Write out the records below from the first line through the line containing "values 45 mins behavioral", leaving out any pictures.
#####
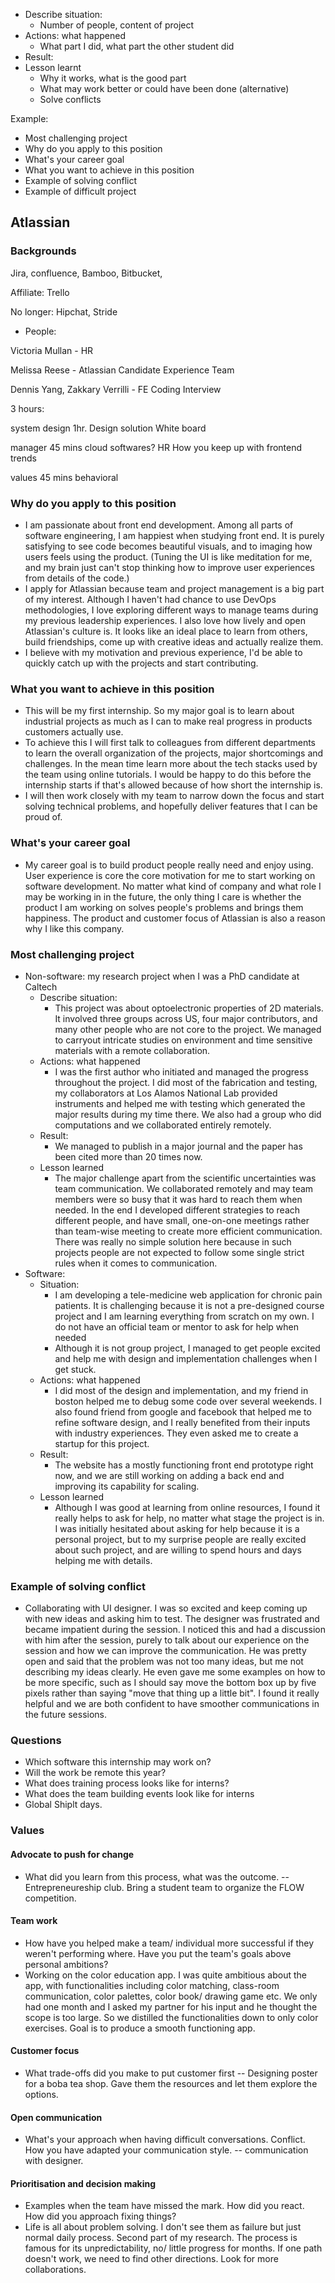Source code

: + Describe situation: 
  + Number of people, content of project
+ Actions: what happened
  + What part I did, what part the other student did
+ Result:
+ Lesson learnt
  + Why it works, what is the good part
  + What may work better or could have been done (alternative)
  + Solve conflicts

Example:

+ Most challenging project
+ Why do you apply to this position
+ What's your career goal
+ What you want to achieve in this position
+ Example of solving conflict
+ Example of difficult project



## Atlassian

### Backgrounds

Jira, confluence, Bamboo, Bitbucket, 

Affiliate: Trello

No longer: Hipchat, Stride

+ People: 

Victoria Mullan - HR

Melissa Reese - Atlassian Candidate Experience Team

Dennis Yang, Zakkary Verrilli - FE Coding Interview



3 hours:

system design 1hr. Design solution White board

manager 45 mins cloud softwares? HR How you keep up with frontend trends

values 45 mins behavioral 

### Why do you apply to this position

+ I am passionate about front end development. Among all parts of software engineering, I am happiest when studying front end. It is purely satisfying to see code becomes beautiful visuals, and to imaging how users feels using the product. (Tuning the UI is like meditation for me, and my brain just can't stop thinking how to improve user experiences from details of the code.)
+ I apply for Atlassian because team and project management is a big part of my interest.  Although I haven't had chance to use DevOps methodologies, I love exploring different ways to manage teams during my previous leadership experiences.  I also love how lively and open Atlassian's culture is. It looks like an ideal place to learn from others, build friendships, come up with creative ideas and actually realize them.
+ I believe with my motivation and previous experience, I'd be able to quickly catch up with the projects and start contributing.

### What you want to achieve in this position

+ This will be my first internship. So my major goal is to learn about industrial projects as much as I can to make real progress in products customers actually use.
+ To achieve this I will first talk to colleagues from different departments to learn the overall organization of the projects,  major shortcomings and challenges. In the mean time learn more about the tech stacks used by the team using online tutorials. I would be happy to do this before the internship starts if that's allowed because of how short the internship is.
+ I will then work closely with my team to narrow down the focus and start solving technical problems, and hopefully deliver features that I can be proud of.

### What's your career goal

+ My career goal is to build product people really need and enjoy using. User experience is core the core motivation for me to start working on software development. No matter what kind of company and what role I may be working in in the future, the only thing I care is whether the product I am working on solves people's problems and brings them happiness. The product and customer focus of Atlassian is also a reason why I like this company.





### Most challenging project

+ Non-software: my research project when I was a PhD candidate at Caltech
  + Describe situation: 
    + This project was about optoelectronic properties of 2D materials. It involved three groups across US, four major contributors, and many other people who are not core to the project. We managed to carryout intricate studies on environment and time sensitive materials with a remote collaboration.
  + Actions: what happened
    + I was the first author who initiated and managed the progress throughout the project. I did most of the fabrication and testing, my collaborators at Los Alamos National Lab provided instruments and helped me with testing which generated the major results during my time there. We also had a group who did computations and we collaborated entirely remotely. 
  + Result:
    + We managed to publish in a major journal and the paper has been cited more than 20 times now.
  + Lesson learned
    + The major challenge apart from the scientific uncertainties was team communication. We collaborated remotely and may team members were so busy that it was hard to reach them when needed. In the end I developed different strategies to reach different people, and have small, one-on-one meetings rather than team-wise meeting to create more efficient communication. There was really no simple solution here because in such projects people are not expected to follow some single strict rules when it comes to communication.
+ Software:  
  + Situation: 
    + I am developing a tele-medicine web application for chronic pain patients. It is challenging because it is not a pre-designed course project and I am learning everything from scratch on my own. I do not have an official team or mentor to ask for help when needed
    + Although it is not group project, I managed to get people excited and help me with design and implementation challenges when I get stuck.
  + Actions: what happened
    + I did most of the design and implementation, and my friend in boston helped me to debug some code over several weekends. I also found friend from google and facebook that helped me to refine software design, and I really benefited from their inputs with industry experiences. They even asked me to create a startup for this project.
  + Result:
    + The website has a mostly functioning front end prototype right now, and we are still working on adding a back end and improving its capability for scaling.
  + Lesson learned
    + Although I was good at learning from online resources, I found it really helps to ask for help, no matter what stage the project is in. I was initially hesitated about asking for help because it is a personal project, but to my surprise people are really excited about such project, and are willing to spend hours and days helping me with details. 

### Example of solving conflict

+ Collaborating with UI designer. I was so excited and keep coming up with new ideas and asking him to test. The designer was frustrated and became impatient during the session.  I noticed this and had a discussion with him after the session, purely to talk about our experience on the session and how we can improve the communication. He was pretty open and said that the problem was not too many ideas, but me not describing my ideas clearly. He even gave me some examples on how to be more specific, such as I should say move the bottom box up by five pixels rather than saying "move that thing up a little bit". I found it really helpful and we are both confident to have smoother communications in the future sessions. 



### Questions

+ Which software this internship may work on?
+ Will the work be remote this year?
+ What does training process looks like for interns?
+ What does the team building events look like for interns
+ Global Shiplt days.





### Values

#### Advocate to push for change

+ What did you learn from this process, what was the outcome. -- Entrepreneureship club. Bring a student team to organize the FLOW competition.

#### Team work

+ How have you helped make a team/ individual more successful if they weren't performing where. Have you put the team's goals above personal ambitions?
+ Working on the color education app. I was quite ambitious about the app, with functionalities including color matching, class-room communication, color palettes, color book/ drawing game etc. We only had one month and I asked my partner for his input and he thought the scope is too large. So we distilled the functionalities down to only color exercises. Goal is to produce a smooth functioning app. 



#### Customer focus

+ What trade-offs did you make to put customer first -- Designing poster for a boba tea shop. Gave them the resources and let them explore the options. 



#### Open communication

+ What's your approach when having difficult conversations. Conflict. How you have adapted your communication style. -- communication with designer. 

#### Prioritisation and decision making

+ Examples when the team have missed the mark. How did you react. How did you approach fixing things? 
+ Life is all about problem solving. I don't see them as failure but just normal daily process. Second part of my research. The process is famous for its unpredictability, no/ little progress for months. If one path doesn't work, we need to find other directions. Look for more collaborations.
#####
• _RESULT_:
Source code

: + Describe situation: 
  + Number of people, content of project
+ Actions: what happened
  + What part I did, what part the other student did
+ Result:
+ Lesson learnt
  + Why it works, what is the good part
  + What may work better or could have been done (alternative)
  + Solve conflicts

Example:

+ Most challenging project
+ Why do you apply to this position
+ What's your career goal
+ What you want to achieve in this position
+ Example of solving conflict
+ Example of difficult project



## Atlassian

### Backgrounds

Jira, confluence, Bamboo, Bitbucket, 

Affiliate: Trello

No longer: Hipchat, Stride

+ People: 

Victoria Mullan - HR

Melissa Reese - Atlassian Candidate Experience Team

Dennis Yang, Zakkary Verrilli - FE Coding Interview



3 hours:

system design 1hr. Design solution White board

manager 45 mins cloud softwares? HR How you keep up with frontend trends

values 45 mins behavioral 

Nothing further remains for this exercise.